Collection entries
━━━━━━━━

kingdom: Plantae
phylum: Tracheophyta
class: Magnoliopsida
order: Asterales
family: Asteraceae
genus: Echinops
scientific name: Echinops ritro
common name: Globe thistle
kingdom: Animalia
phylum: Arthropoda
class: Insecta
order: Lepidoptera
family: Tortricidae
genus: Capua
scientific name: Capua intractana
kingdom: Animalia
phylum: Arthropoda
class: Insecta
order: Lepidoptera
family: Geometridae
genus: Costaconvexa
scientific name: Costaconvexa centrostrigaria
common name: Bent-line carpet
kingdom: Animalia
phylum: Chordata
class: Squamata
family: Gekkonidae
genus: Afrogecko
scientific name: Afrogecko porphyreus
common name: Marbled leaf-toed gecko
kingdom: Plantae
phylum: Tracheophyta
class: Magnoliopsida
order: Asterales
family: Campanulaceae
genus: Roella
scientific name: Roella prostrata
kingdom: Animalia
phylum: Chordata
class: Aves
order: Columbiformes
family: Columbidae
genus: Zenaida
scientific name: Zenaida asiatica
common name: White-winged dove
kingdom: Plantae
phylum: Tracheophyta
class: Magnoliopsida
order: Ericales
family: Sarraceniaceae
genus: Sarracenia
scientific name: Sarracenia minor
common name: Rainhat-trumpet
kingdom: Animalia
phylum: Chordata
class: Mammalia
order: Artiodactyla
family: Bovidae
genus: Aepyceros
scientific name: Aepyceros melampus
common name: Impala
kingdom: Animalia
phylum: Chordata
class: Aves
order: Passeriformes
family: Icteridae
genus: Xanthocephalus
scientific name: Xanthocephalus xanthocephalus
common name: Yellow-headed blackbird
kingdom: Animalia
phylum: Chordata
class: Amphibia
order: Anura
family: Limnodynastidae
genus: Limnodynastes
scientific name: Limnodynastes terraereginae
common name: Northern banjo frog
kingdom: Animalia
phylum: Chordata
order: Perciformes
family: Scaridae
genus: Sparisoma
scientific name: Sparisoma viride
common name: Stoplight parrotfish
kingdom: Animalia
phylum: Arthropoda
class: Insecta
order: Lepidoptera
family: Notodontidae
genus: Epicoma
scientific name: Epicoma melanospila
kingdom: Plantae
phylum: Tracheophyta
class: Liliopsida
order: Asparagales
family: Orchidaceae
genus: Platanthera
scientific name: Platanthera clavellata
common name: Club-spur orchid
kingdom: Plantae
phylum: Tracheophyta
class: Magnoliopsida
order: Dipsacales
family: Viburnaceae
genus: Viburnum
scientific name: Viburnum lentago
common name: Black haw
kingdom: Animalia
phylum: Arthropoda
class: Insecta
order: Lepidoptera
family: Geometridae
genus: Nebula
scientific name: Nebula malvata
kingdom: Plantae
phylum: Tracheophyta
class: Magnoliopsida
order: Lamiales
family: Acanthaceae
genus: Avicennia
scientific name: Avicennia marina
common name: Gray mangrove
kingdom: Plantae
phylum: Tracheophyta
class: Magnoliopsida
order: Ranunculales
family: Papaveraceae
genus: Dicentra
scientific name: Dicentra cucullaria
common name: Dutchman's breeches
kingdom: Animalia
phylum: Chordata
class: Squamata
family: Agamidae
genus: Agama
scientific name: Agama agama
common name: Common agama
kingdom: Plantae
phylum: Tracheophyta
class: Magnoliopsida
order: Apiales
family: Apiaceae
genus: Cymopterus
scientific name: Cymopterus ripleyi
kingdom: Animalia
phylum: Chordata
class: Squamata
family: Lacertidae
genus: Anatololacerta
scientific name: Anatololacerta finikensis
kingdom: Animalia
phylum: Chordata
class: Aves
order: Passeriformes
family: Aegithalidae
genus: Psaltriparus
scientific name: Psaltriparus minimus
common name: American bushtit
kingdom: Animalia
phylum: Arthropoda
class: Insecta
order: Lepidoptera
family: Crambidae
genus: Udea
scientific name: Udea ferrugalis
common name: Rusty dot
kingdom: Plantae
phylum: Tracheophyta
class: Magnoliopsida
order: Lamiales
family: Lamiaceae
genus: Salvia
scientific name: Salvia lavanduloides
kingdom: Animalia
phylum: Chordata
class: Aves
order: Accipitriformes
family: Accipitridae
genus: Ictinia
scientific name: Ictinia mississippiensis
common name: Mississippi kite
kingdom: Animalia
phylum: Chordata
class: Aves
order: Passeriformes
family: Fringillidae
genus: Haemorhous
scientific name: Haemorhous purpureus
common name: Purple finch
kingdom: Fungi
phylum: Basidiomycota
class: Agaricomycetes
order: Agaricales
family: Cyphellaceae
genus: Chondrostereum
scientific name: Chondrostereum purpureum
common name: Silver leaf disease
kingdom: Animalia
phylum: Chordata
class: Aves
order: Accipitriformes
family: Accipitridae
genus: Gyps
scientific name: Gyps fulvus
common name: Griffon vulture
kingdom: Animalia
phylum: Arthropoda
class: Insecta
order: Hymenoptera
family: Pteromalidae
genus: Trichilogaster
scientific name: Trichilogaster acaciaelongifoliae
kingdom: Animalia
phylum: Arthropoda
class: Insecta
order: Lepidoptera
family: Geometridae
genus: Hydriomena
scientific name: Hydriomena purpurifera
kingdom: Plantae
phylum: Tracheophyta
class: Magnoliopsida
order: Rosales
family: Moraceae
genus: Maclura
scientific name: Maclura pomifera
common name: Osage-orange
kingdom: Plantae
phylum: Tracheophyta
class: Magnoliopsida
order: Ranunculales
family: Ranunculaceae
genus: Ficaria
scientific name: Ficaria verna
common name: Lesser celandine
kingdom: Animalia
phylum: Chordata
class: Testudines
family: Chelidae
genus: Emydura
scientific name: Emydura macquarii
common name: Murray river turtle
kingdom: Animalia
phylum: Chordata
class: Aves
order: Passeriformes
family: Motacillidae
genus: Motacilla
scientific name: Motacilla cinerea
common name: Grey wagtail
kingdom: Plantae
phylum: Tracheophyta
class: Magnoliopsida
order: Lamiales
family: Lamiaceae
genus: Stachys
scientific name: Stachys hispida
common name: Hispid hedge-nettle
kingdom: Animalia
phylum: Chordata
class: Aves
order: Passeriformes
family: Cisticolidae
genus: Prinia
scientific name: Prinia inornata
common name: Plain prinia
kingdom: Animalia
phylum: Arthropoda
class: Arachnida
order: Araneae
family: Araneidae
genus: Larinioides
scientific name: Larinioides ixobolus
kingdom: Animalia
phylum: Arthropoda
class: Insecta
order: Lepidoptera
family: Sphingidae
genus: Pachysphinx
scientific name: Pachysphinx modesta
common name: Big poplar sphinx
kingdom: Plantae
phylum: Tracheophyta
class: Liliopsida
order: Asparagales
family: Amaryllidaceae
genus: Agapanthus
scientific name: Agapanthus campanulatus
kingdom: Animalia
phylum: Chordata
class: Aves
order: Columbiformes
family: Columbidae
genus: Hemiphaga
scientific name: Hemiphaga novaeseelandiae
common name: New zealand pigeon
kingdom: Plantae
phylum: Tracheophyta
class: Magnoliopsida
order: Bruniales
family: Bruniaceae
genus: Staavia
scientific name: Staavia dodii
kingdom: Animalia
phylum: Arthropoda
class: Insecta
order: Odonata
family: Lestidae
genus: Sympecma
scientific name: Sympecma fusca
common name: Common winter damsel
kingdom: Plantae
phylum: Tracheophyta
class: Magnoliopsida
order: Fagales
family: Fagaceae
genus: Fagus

━━━━━━━━

**Aim of the exercise**:
From the data above, copy word for word the lines beginning with the one that contains "genus: Haemorhous" and continuing through the one that contains "common name: Silver leaf disease", including both of those lines.

**Finished task**:
genus: Haemorhous
scientific name: Haemorhous purpureus
common name: Purple finch
kingdom: Fungi
phylum: Basidiomycota
class: Agaricomycetes
order: Agaricales
family: Cyphellaceae
genus: Chondrostereum
scientific name: Chondrostereum purpureum
common name: Silver leaf disease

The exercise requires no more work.